Programming Assignment 1

CSC 323 - Data Analysis and Statistical Software

Due: 10/3/2001

A local financial institution is interested in investigating the cost of maintaining a large portfolio of legacy C++ programs. The CIO is prepared to fund a project to replace these programs if the maintenance cost is too high. However, this cost information is not readily available.

A local consulting firm has been brought in to investigate this issue and have seven days to submit a report to management. Given the time constraint, they decide to examine the project management records of a simple random sample of programs selected from the portfolio. The idea is to determine the maintenance effort per line of code, in hours, over the past year, for each program in the sample and to use this information to make inferences about the portfolio. The following details are available for each program in the sample:

You have been asked to help with the analysis of this data.

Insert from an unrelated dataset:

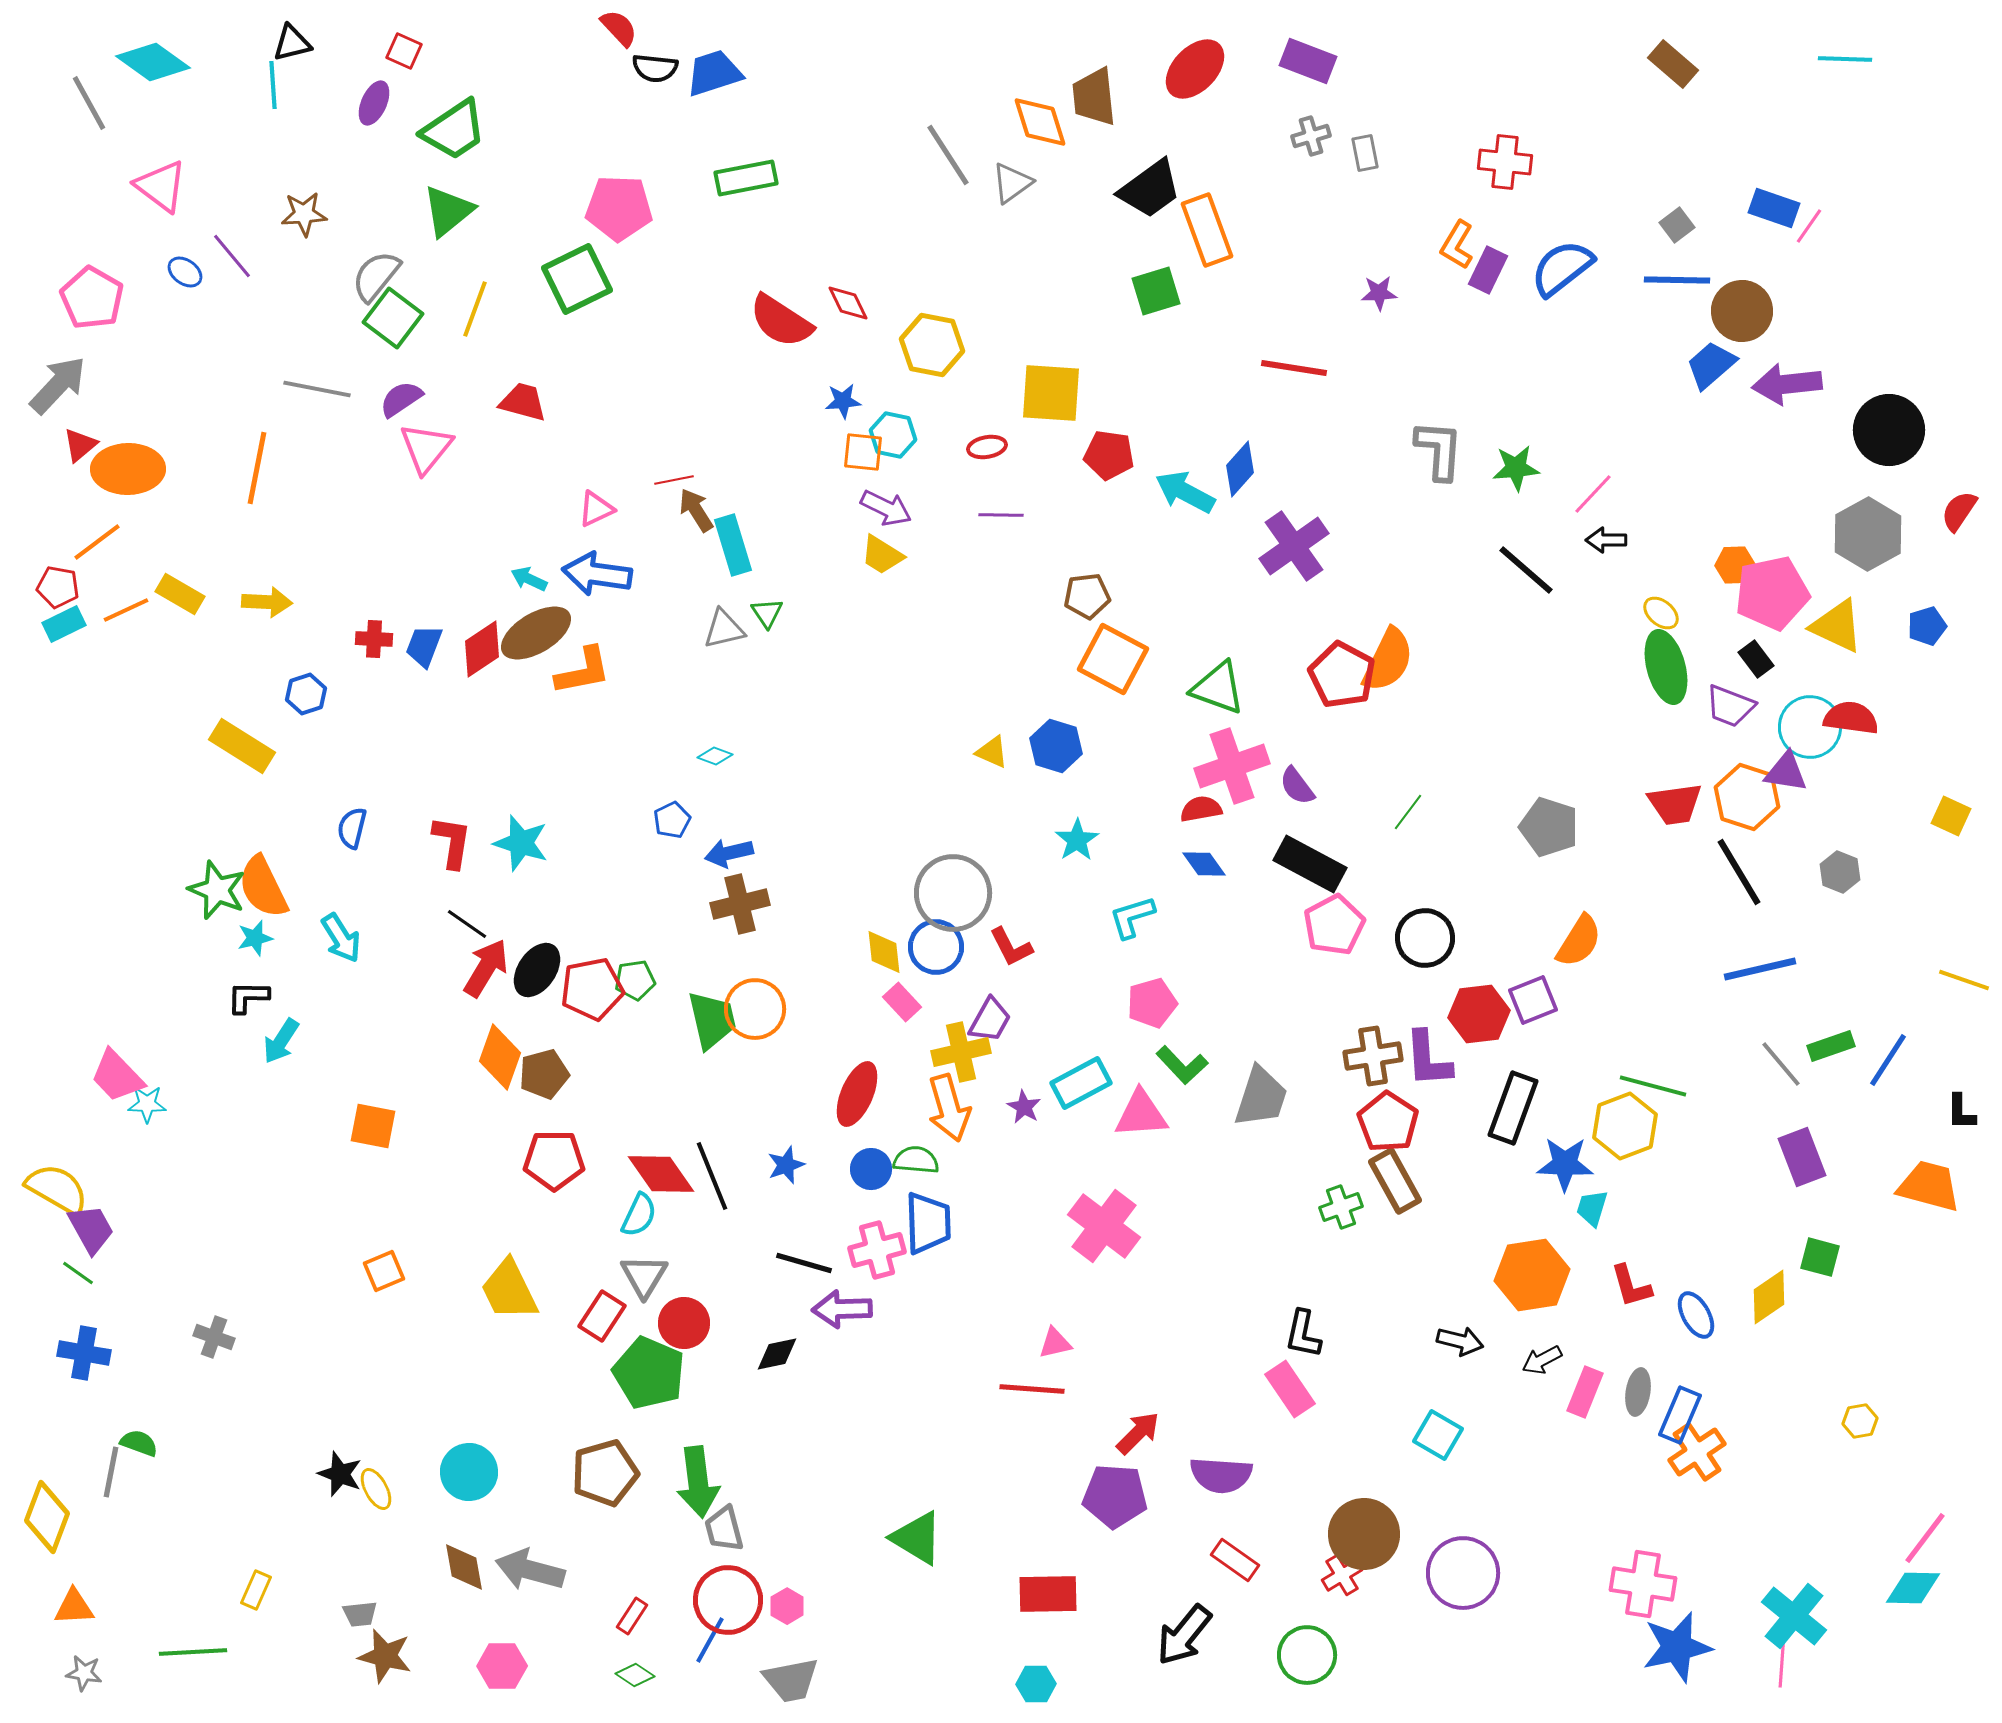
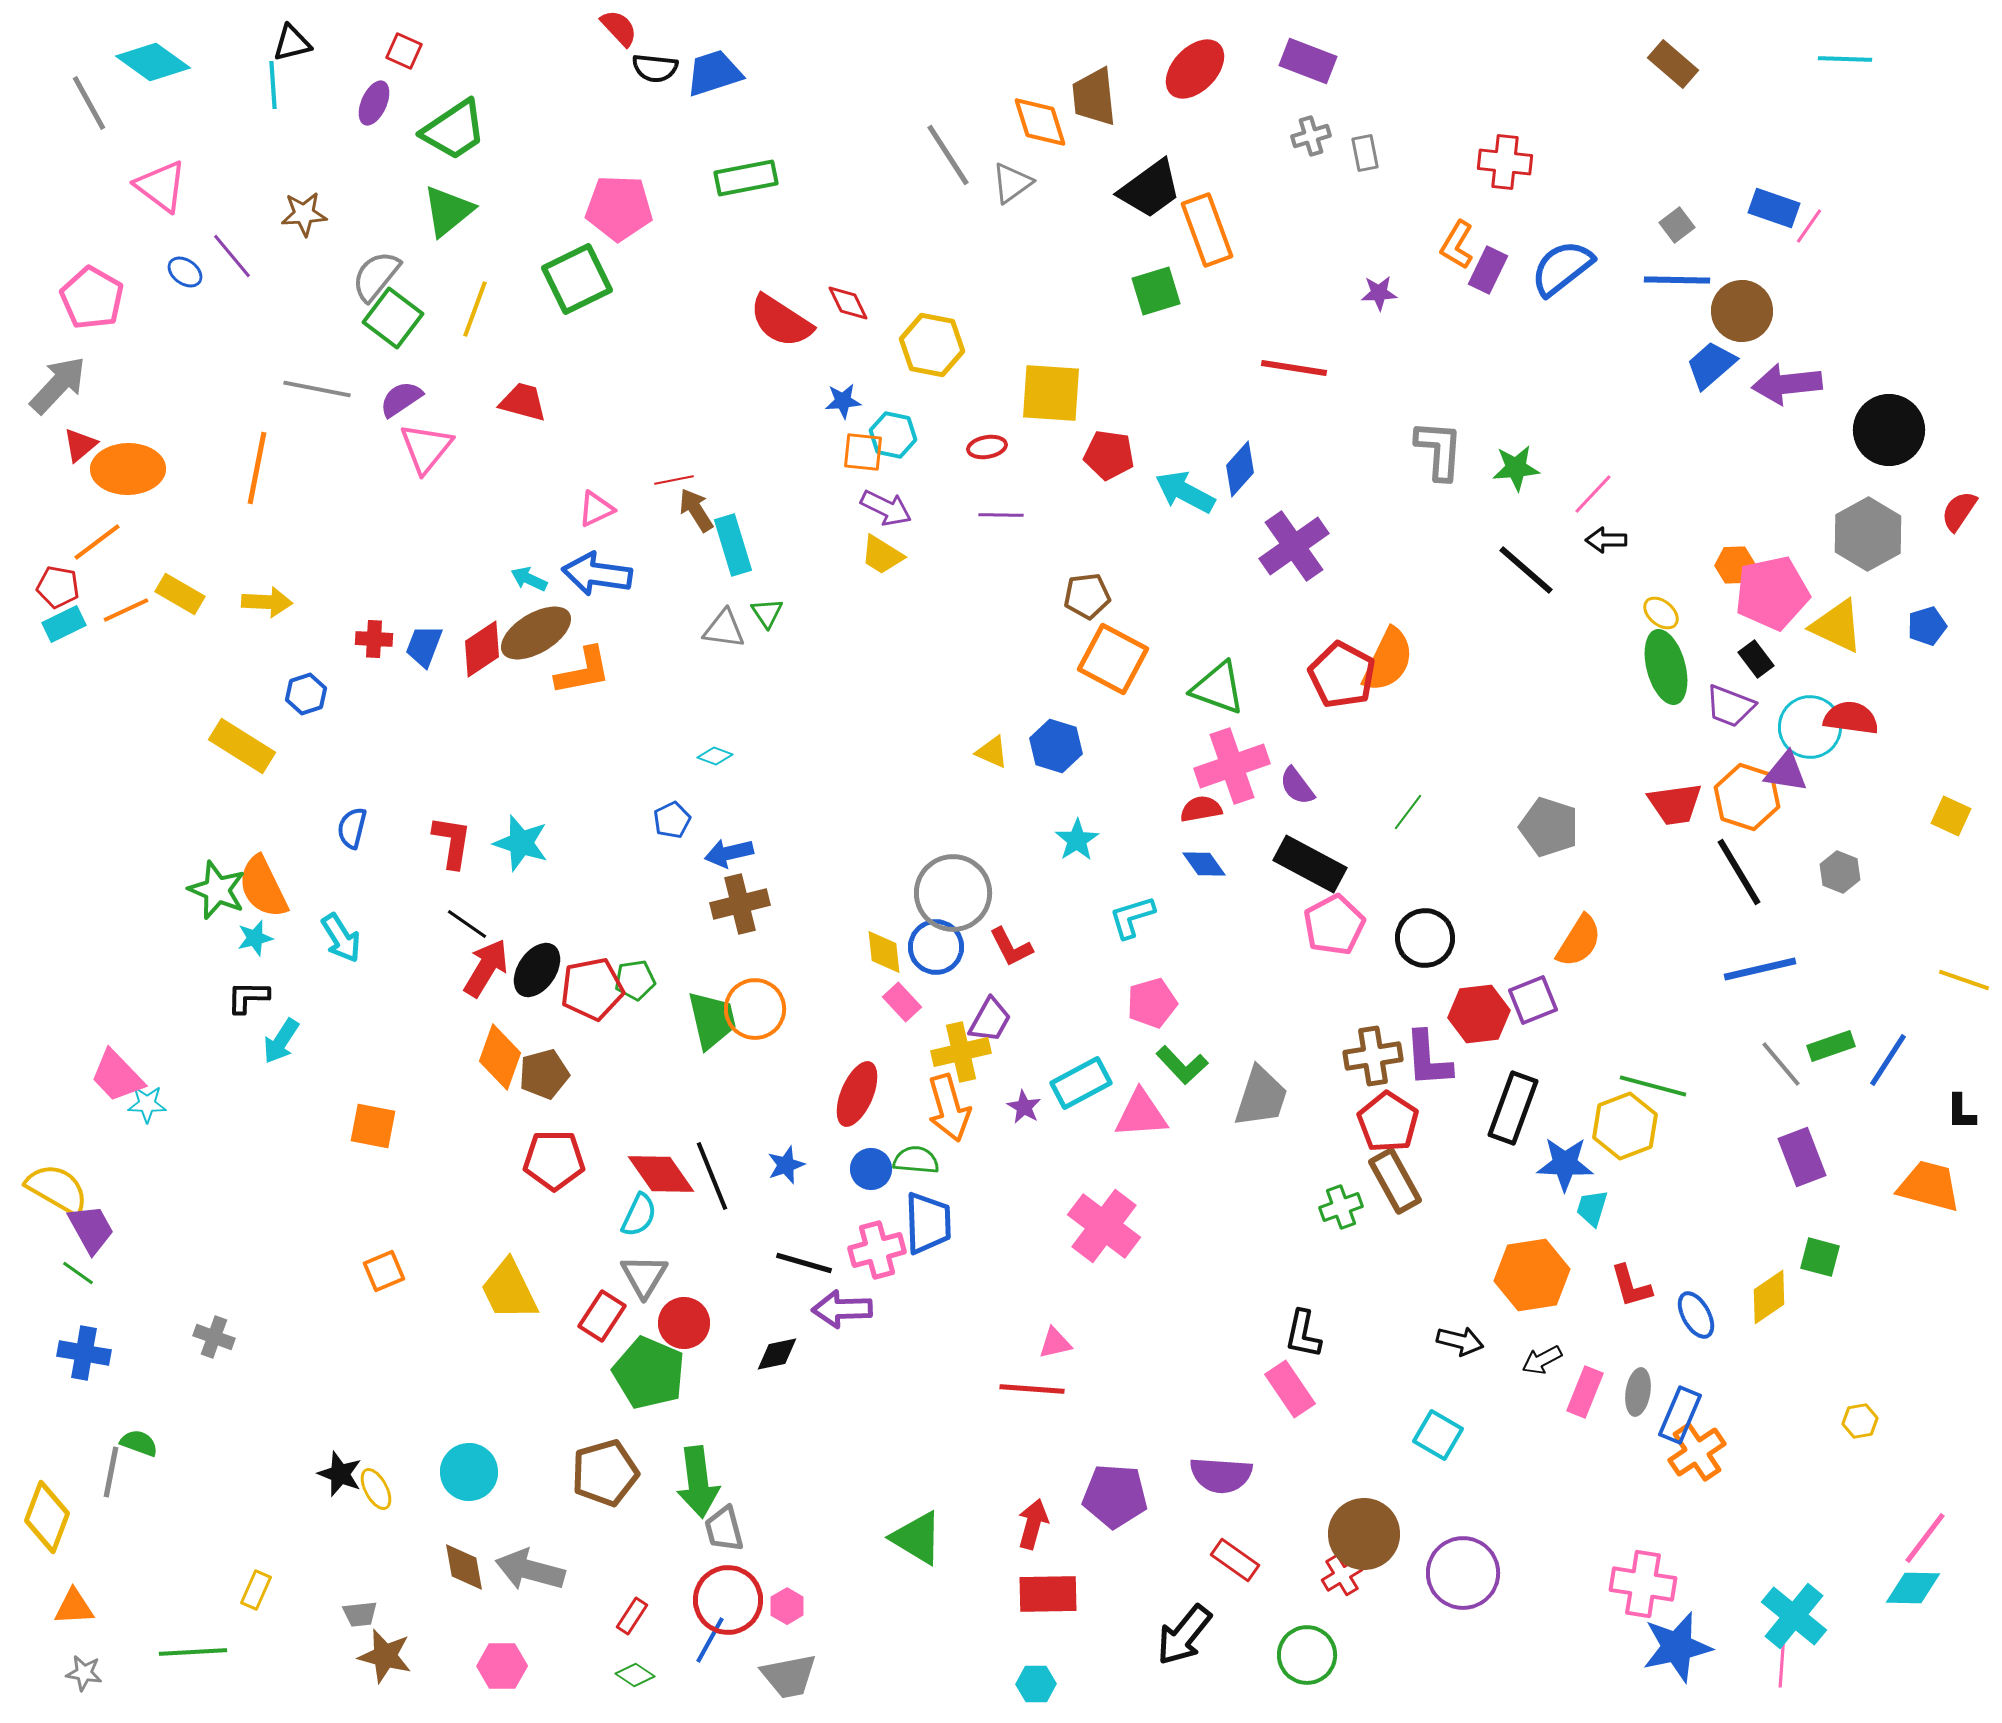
gray triangle at (724, 629): rotated 21 degrees clockwise
red arrow at (1138, 1433): moved 105 px left, 91 px down; rotated 30 degrees counterclockwise
gray trapezoid at (791, 1680): moved 2 px left, 4 px up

The requirements for your analysis are detailed below:

  1. Write a SAS program to analyze these data. In particular your program should analyze effort per line of code. (50%)
    Your program should accomplish the following:
    1. Access your data from an external file.
    2. Compute effort per line of code (if necessary, see "DATA step statements", point 6, SAS Review).
    3. Execute the PRINT and MEANS procedures with appropriate options.
    4. For PROC PRINT, be sure to use labels for column headings (e.g. Program Size, Effort, Module Name, Effort per Line of Code). Use names that are meaningful. You should generate an appropriate title for your output.
    Note: If necessary, see the SAS program used for the in-class SAS demonstration.

  2. Write a short report (no more than a couple of paragraphs) discussing your findings. (50%)
    Your report should address the following:
    1. Provide an estimate of the population mean (3 places of decimal). That is, the mean effort per line of code to maintain the portfolio.
    2. Provide an estimate of the population standard deviation (3 places of decimal). That is the standard deviation of effort per line of code for the portfolio.
    3. The CIO has asked you to address the following in your report:
      • Program nlnreg is considered to be problematic by several staff members. That is, they contend that it requires more maintenance than the average program in the portfolio. Program nlnreg is 900 LOC and has required 279 hours of maintenance effort. Determine its percentile rank with respect to effort per line of code.
      • Determine the effort per line of code that distinguishes the most expensive programs from others in the portfolio. Assume that most expensive refers to the top 15% of the portfolio with respect to effort per line of code.
      Note: Assume that effort per line of code is normally distributed and use your estimates of the relevant population parameters to address these questions.